Hyo Kang, a member of the YSM violin faculty, was honored with the Daewon Music Awards Grand Prize, the most prestigious music award in Korea, for his contribution to the field of music through his establishment of the Great Mountains International Music Festival.

Hyo Kang has led a flourishing and versatile career as a performer, teacher, and artistic director for the past three decades. He has made numerous concert tours in the United States, Europe, Asia, Canada, and Central America. As a member of the highly acclaimed Theatre Chamber Players of the Kennedy Center in Washington, D.C. for more than twenty years, he has given many works their American premieres.

Hyo Kang joined the Yale faculty in 2006. He has been on the faculty of the Juilliard School since 1978, and was on the faculty of the Aspen Music School in Colorado from 1978 to 2005. His students have distinguished themselves with top prizes at the world’s most prestigious competitions and are performing with major orchestras worldwide; former students include Gil Shaham, Sarah Chang, and Chee-Yun, among many others. Hyo Kang was born in Seoul, Korea and graduated from the Juilliard School, where he studied with Dorothy DeLay. In 1995, Mr. Kang founded Sejong, which has performed more than 300 concerts on major stages around the world and is in its thirteenth season.

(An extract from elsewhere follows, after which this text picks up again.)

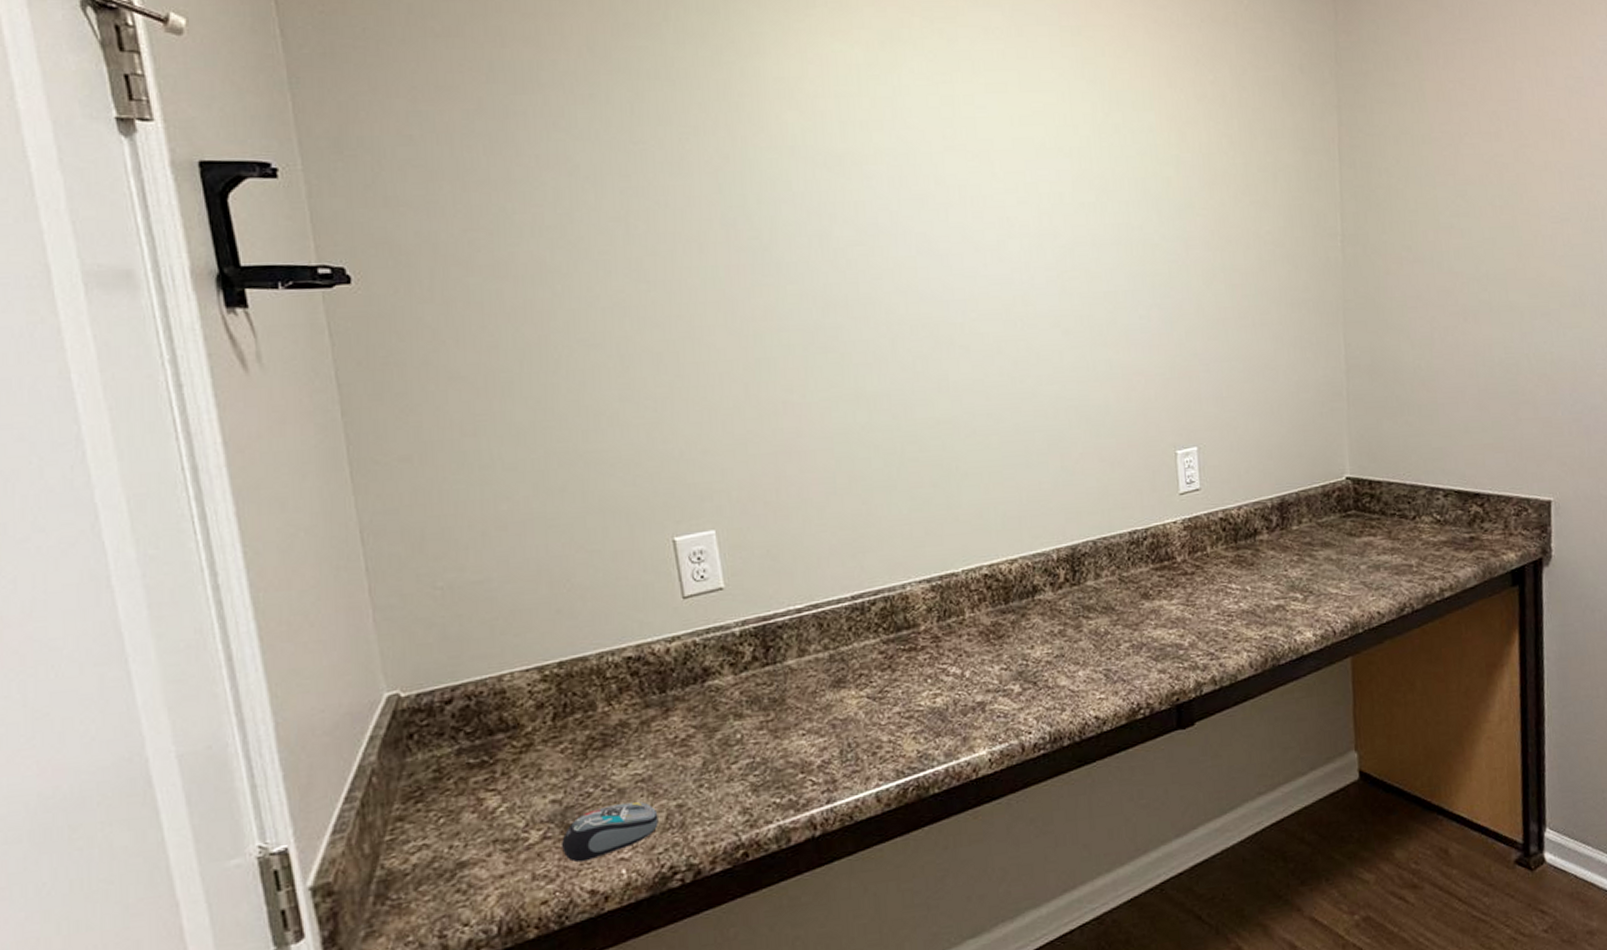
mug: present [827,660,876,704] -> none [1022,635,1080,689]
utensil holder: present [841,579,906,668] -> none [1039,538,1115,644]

In March 2003 Mr. Kang was appointed Honorary Ambassador by the Governor of Gangwon Province, Korea and was asked to bring the first international music festival to PyeongChang. Mr. Kang launched the Great Mountains Music Festival and School in August 2004 and still serves as its artistic director. He has been the subject of four television documentaries, including KBS-TV’s Teaching Genius. In 2004, the Korean government awarded him the National Arts Medal.